1kg white bread flour

7g sachet dry yeast

2 tsp sugar

1 tbsp sea salt flakes

1 cup finely grated gruyere

2½ cups warm water

¼ cup fried shallots, crushed (see note, below)

1 egg, beaten

 

Note: Find fried shallots in Asian grocery stores or supermarkets.

Method

  1. Sift flour into a bowl. Stir in yeast, sugar, salt and cheese. Make a well in centre and pour in the water. Stir with a wooden spoon to form a dough. Turn out onto a floured surface and knead for 10 minutes until smooth and elastic and no longer sticky.

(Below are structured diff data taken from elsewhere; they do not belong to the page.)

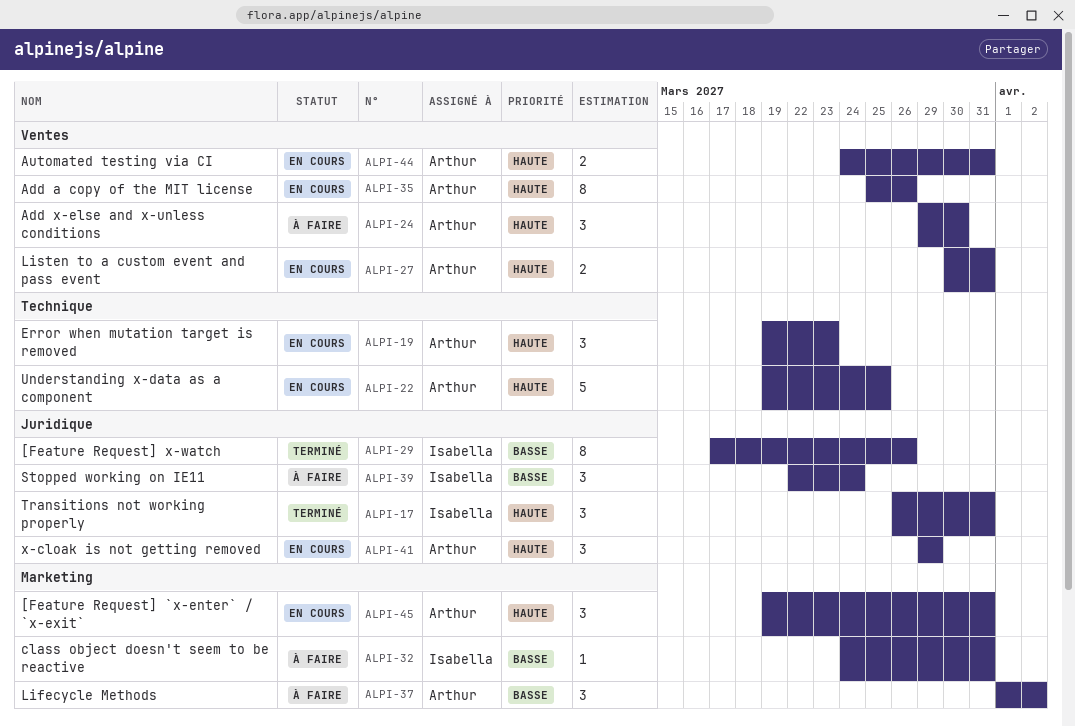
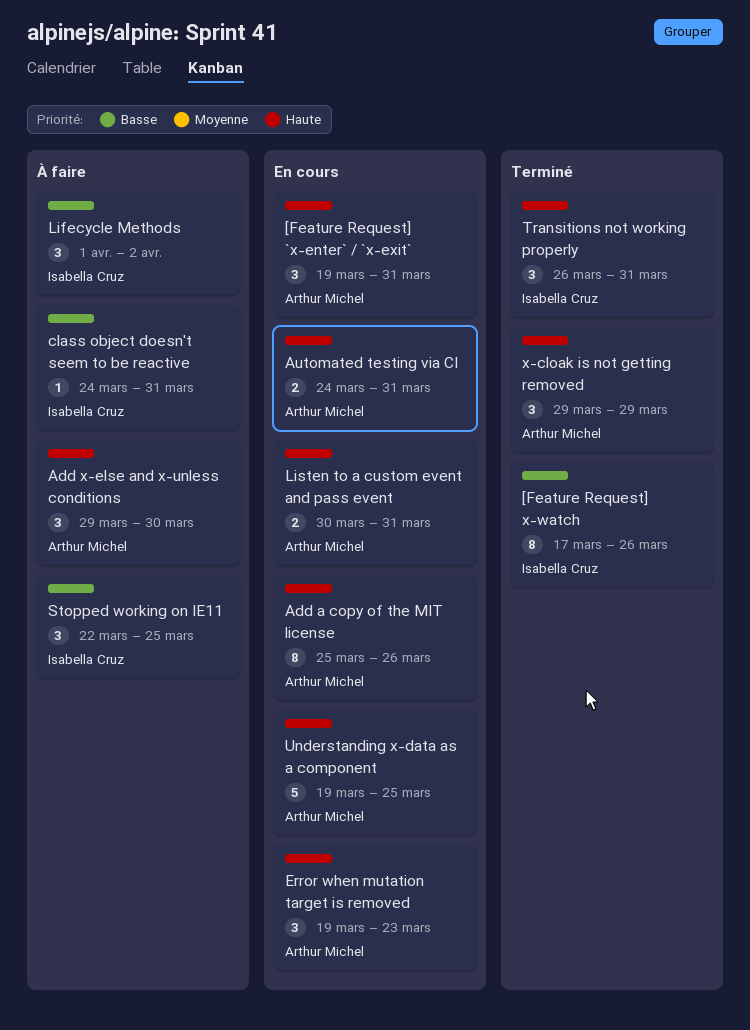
Lifecycle Methods, owner: Arthur Michel -> Isabella Cruz
Stopped working on IE11, due: Mar 24 -> Mar 25
x-cloak is not getting removed, status: En cours -> Terminé

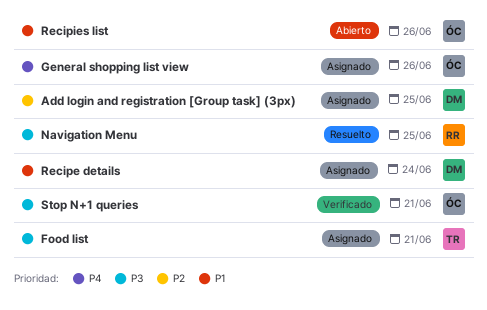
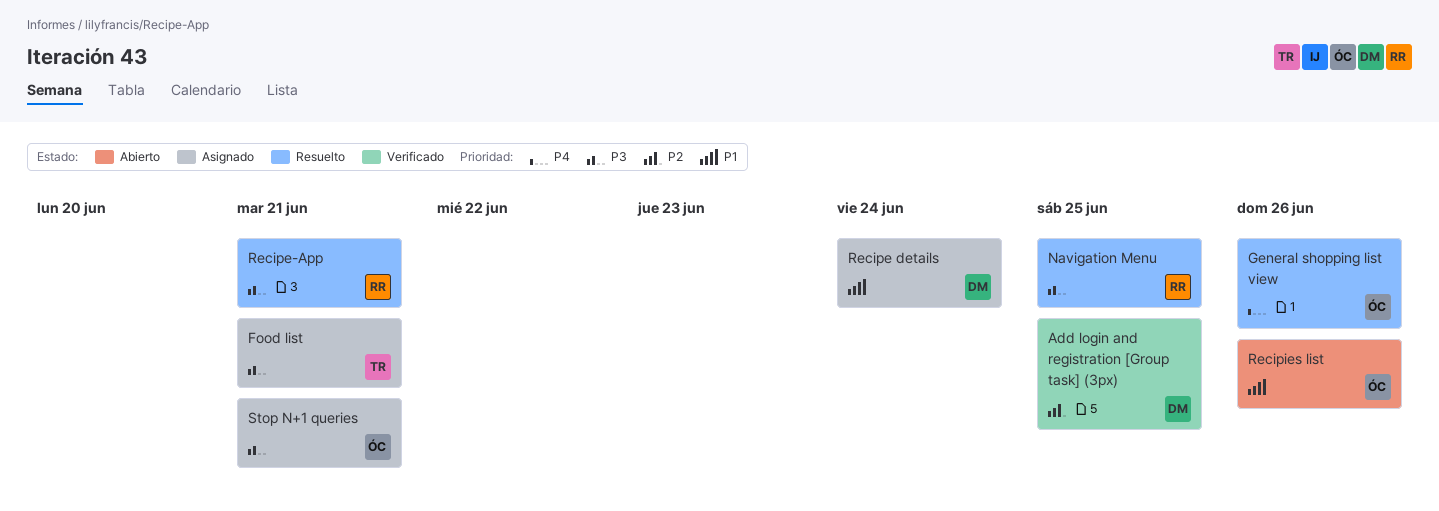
Add login and registration [Group task] (3px), status: Asignado -> Verificado
General shopping list view, status: Asignado -> Resuelto
Recipe-App: none -> present
Stop N+1 queries, status: Verificado -> Asignado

  2. Put dough in a lightly oiled large bowl. Cover with plastic wrap and leave in a warm place to prove for 1 hour or until doubled in volume. Punch down dough. Use a floured hand to transfer from bowl to a floured surface and knead until just smooth. Shape into a log.

  3. Grease a 25cm and 20cm  springform tin with oil. Cut dough into 100g pieces. Knead each piece into a round ball. Sit pieces in tins about 1cm apart, smooth side down (creased side facing up).

  4. Put some shallots in the creases of each roll and pinch tops together slightly. Cover with a tea towel and place in a warm place to rise for about 15 minutes.

  5. Preheat oven to 200°C. Brush tops with egg. Bake for 15-20 minutes or until golden. Allow to cool before removing from tin.

    Tip: Rolls can be baked in any tin or oven tray with deep sides. They are best eaten within a day, but can be frozen once baked.